**SOURCE TEXT**
* * *

HR Sendesaal, formerly Großer Sendesaal des Hessischen Rundfunks (English: Large broadcasting hall of the Hessischer Rundfunk) is a music hall and former television studio based in Frankfurt am Main, Germany. The hall is part of the Broadcasting House Dornbusch, the former headquarters of the German public broadcaster Hessischer Rundfunk (HR).

History

Construction of the music hall began when the foundation stone was laid on 28 February 1953, and was ready for use on 30 September 1954. The building was designed by the architect Gerhard Weber. The hall has 840 seats and was built to house the broadcaster's own radio orchestra, Frankfurt Radio Symphony and was the workplace of the orchestra until 1987–1988, when the hall was completely rebuilt and changed its name to HR Sendesaal.

* * *

**DATA SHOWN**
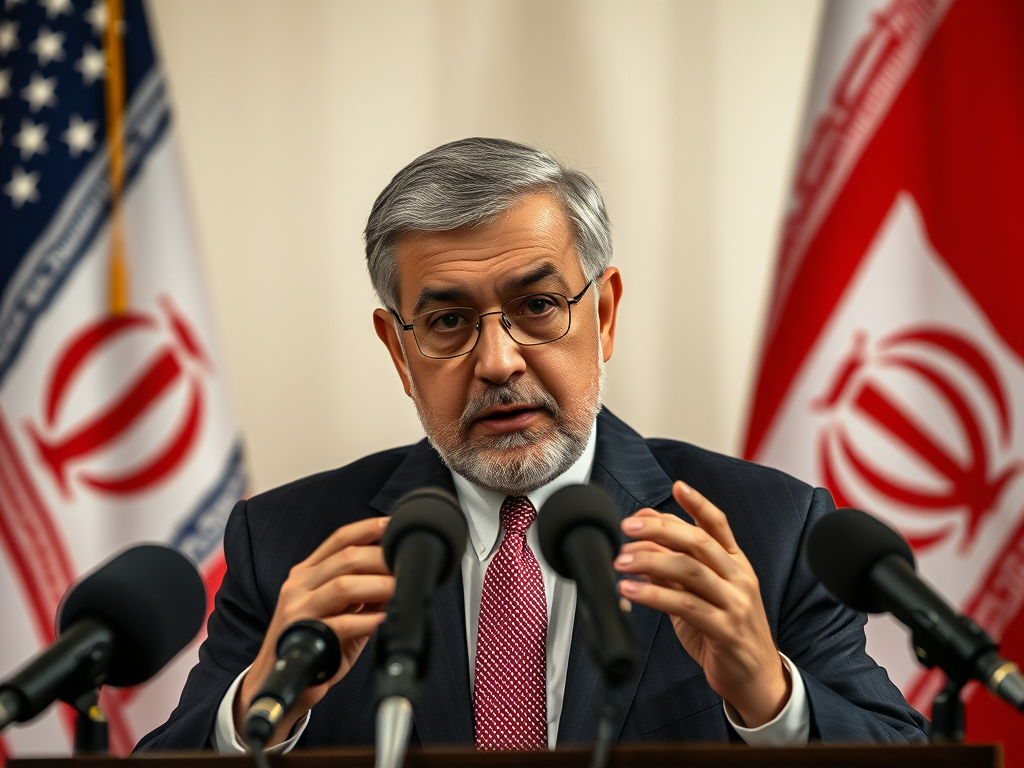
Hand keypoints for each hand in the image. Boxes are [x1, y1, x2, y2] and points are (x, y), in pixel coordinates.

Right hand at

* * *

**WORK INSTRUCTION A**
Decide whether each statement below agrees with the HR Sendesaal text, answering yes or no and quoting the deciding words from that text.
(i) The hall was designed by the architect Gerhard Weber.
(ii) The hall has 940 seats.
(iii) The foundation stone was laid in 1954.
**WORK INSTRUCTION B**
Using the HR Sendesaal text, answer each question on its own line:
(i) The hall is part of the former headquarters of which broadcaster?
(ii) On what date was the hall ready for use?
(iii) Which orchestra was the hall built to house?
**WORK INSTRUCTION C**
Carry on the text about the HR Sendesaal from the point where it ends.

**YOUR RESPONSE A**
(i) Yes: "The building was designed by the architect Gerhard Weber."
(ii) No: "The hall has 840 seats"
(iii) No: "the foundation stone was laid on 28 February 1953"

**YOUR RESPONSE B**
(i) Hessischer Rundfunk (HR)
(ii) 30 September 1954
(iii) Frankfurt Radio Symphony

**YOUR RESPONSE C**
The version of Mixtur for reduced orchestra was premiered here, as part of the Darmstädter Ferienkurse on 23 August 1967 by the Ensemble Hudba Dneska conducted by Ladislav Kupkovič, to whom this version is dedicated.

Although the hall was mainly built for radio, television broadcasts were also produced from there in the early years. In 1957, it played host to the Eurovision Song Contest. The hall was also used for lectures and debates. In 1968, a debate was held on the German  (Emergency Acts), which were introduced the same year.

The concert hall was built with technically modern equipment and is tailored for radio and sound productions rather than TV productions. Walls and ceilings are equipped with 60,000 sound-absorbing round wooden boards, these were installed to provide the best possible acoustics for radio. Today, the hall is used for concerts and radio recordings in all genres.

See also
Broadcasting House Dornbusch

References

External links

"Großer Sendesaal im Hessischen Rundfunk", Film Commission Hessen (in German)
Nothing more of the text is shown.